Your task: When the string "Document" occurs in a line of the records, show that line.

Records for the exercise:
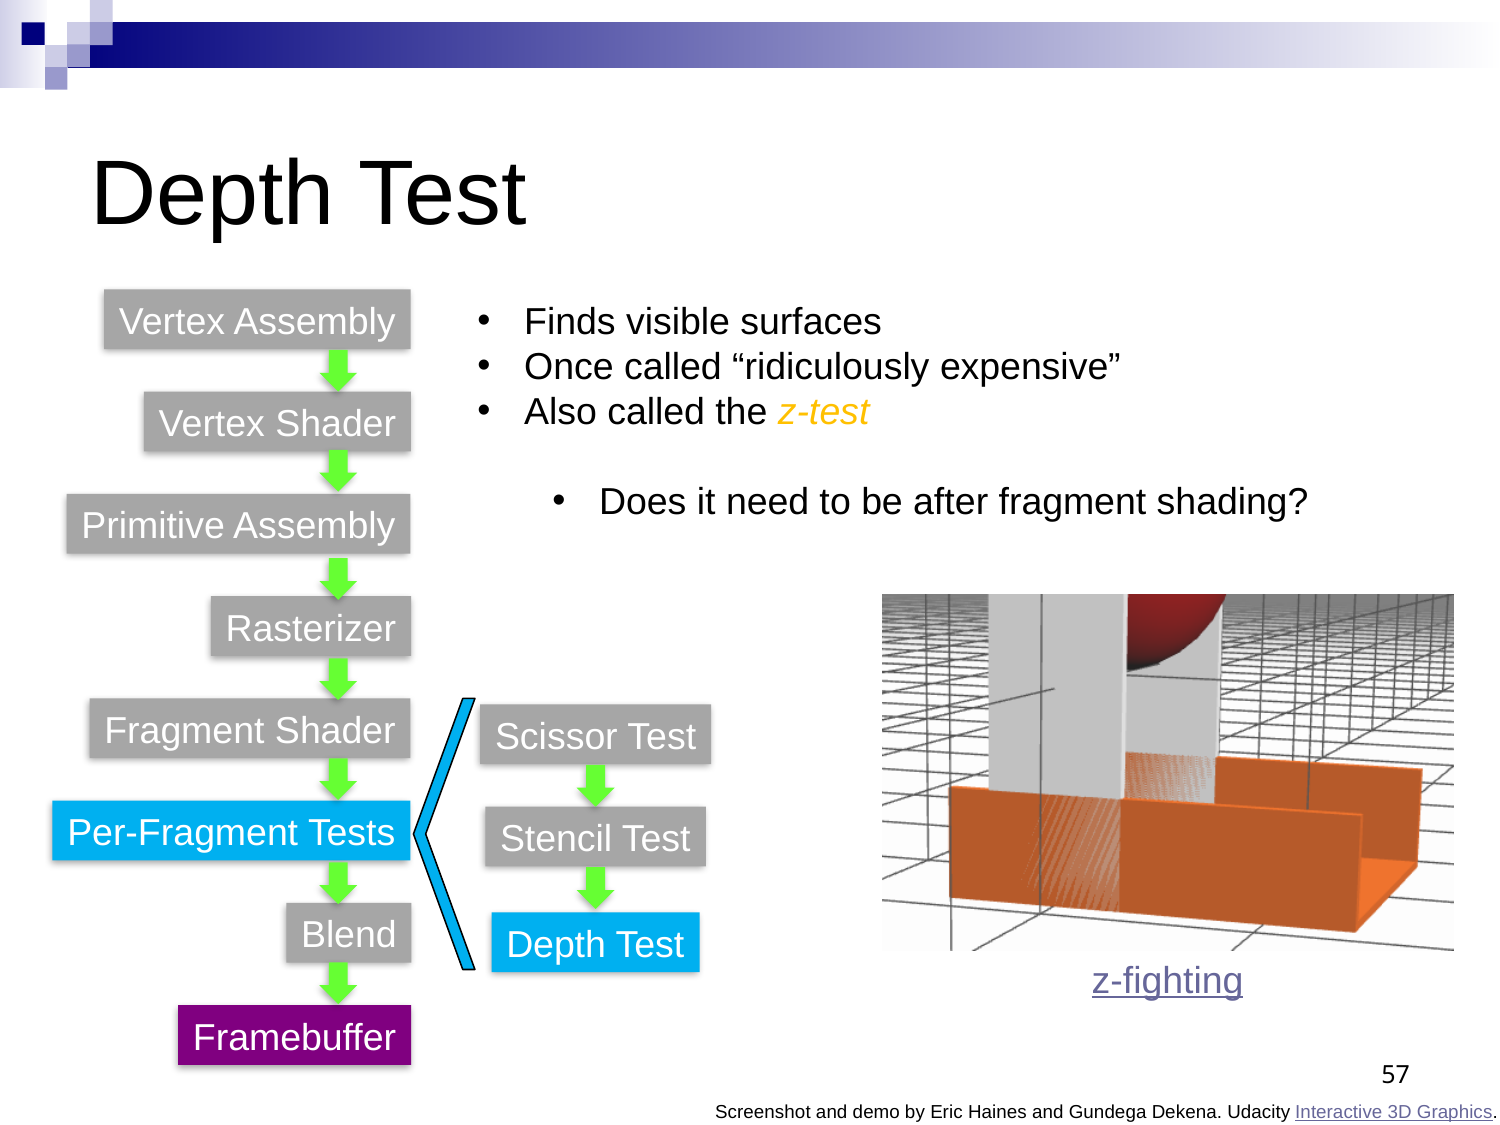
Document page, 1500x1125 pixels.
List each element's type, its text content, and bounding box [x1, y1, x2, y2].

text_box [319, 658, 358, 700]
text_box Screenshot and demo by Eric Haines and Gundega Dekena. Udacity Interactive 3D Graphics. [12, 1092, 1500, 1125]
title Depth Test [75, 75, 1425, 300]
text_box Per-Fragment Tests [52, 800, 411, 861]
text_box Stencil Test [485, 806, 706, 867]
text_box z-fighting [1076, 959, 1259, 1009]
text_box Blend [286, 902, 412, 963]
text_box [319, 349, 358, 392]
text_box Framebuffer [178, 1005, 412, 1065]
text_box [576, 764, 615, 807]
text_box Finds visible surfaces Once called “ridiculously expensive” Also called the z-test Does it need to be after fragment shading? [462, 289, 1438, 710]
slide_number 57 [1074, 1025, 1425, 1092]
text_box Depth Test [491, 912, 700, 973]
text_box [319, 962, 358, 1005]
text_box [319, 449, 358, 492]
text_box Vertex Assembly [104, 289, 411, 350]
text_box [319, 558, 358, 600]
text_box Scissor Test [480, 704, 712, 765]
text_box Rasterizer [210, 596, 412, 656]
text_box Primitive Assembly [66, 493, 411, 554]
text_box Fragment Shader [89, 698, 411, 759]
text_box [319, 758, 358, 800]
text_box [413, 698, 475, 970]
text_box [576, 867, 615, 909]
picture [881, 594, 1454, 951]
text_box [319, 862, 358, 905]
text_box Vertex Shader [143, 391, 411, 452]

---

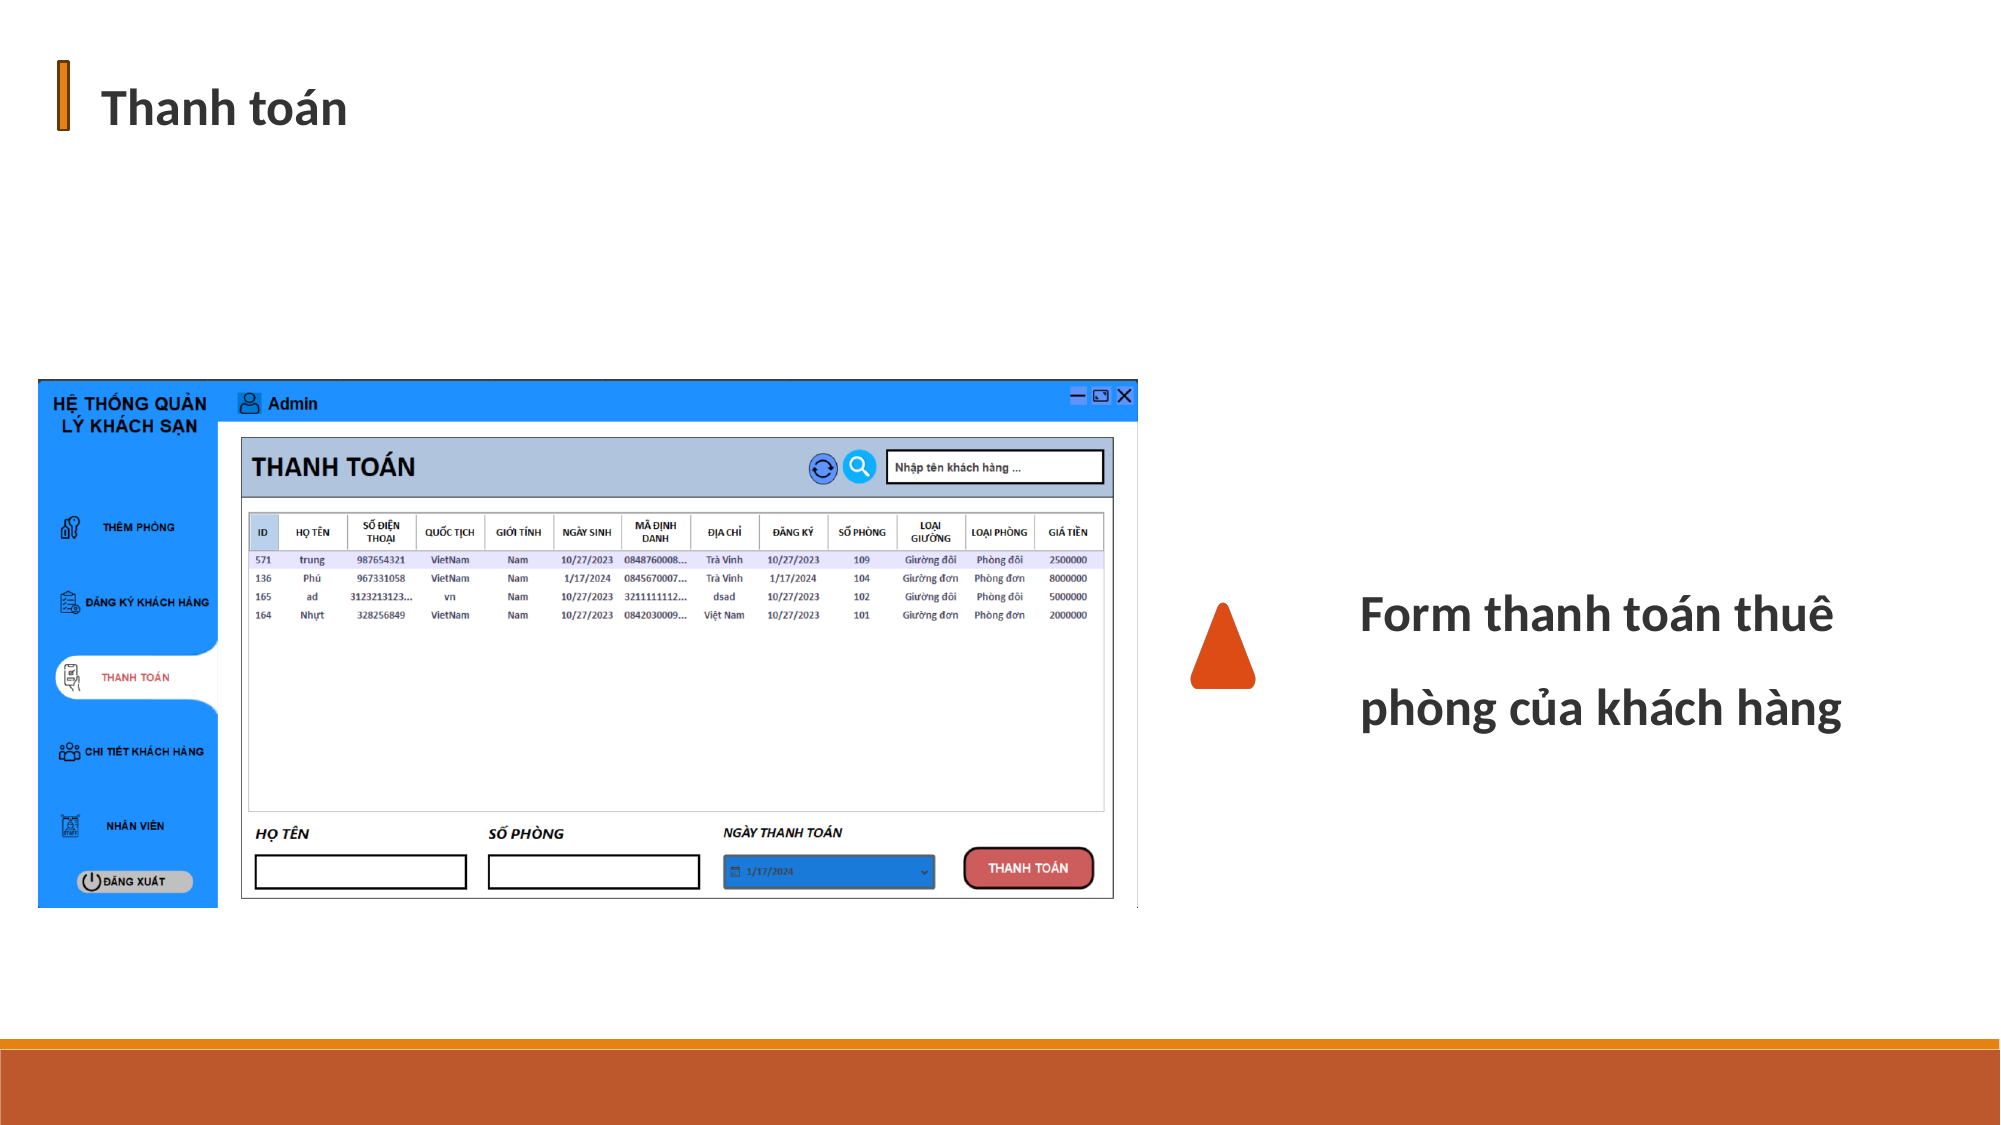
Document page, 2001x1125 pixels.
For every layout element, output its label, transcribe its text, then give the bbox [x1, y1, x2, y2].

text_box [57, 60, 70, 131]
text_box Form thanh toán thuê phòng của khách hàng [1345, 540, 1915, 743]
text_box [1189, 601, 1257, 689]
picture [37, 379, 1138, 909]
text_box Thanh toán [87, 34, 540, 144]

---

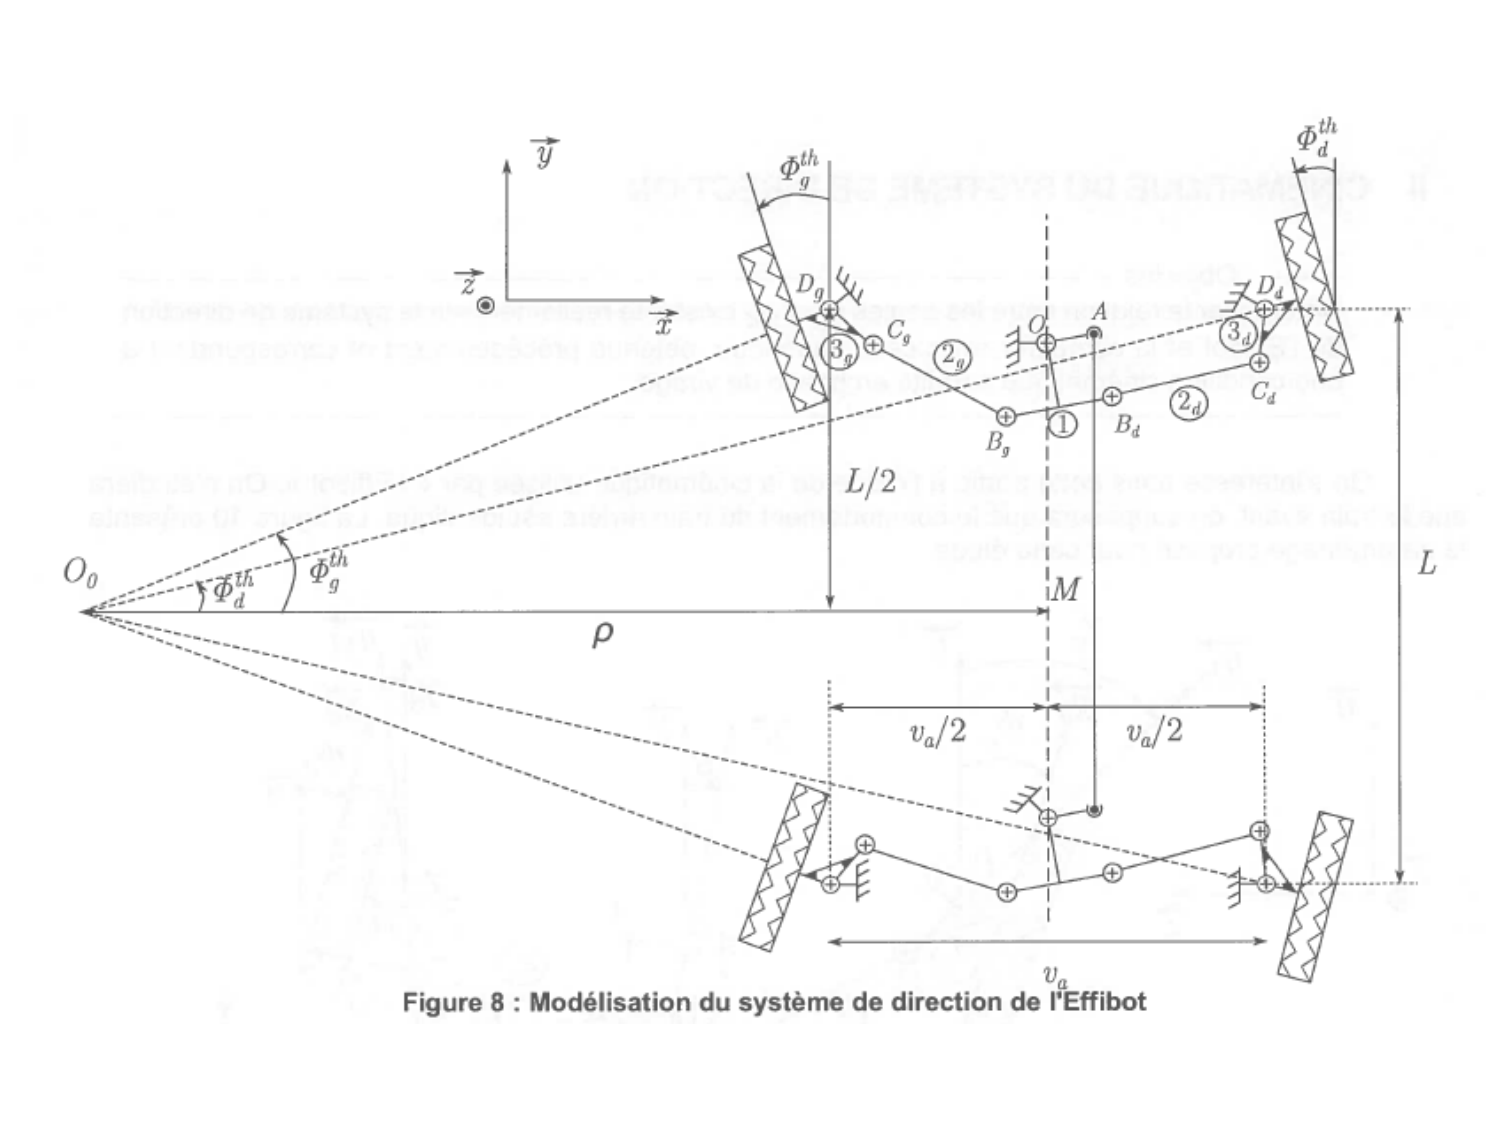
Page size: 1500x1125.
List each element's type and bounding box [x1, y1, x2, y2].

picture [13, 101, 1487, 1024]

Task solution:
Document page, 1500x1125 pixels.
Document page, 2001x1125 pixels.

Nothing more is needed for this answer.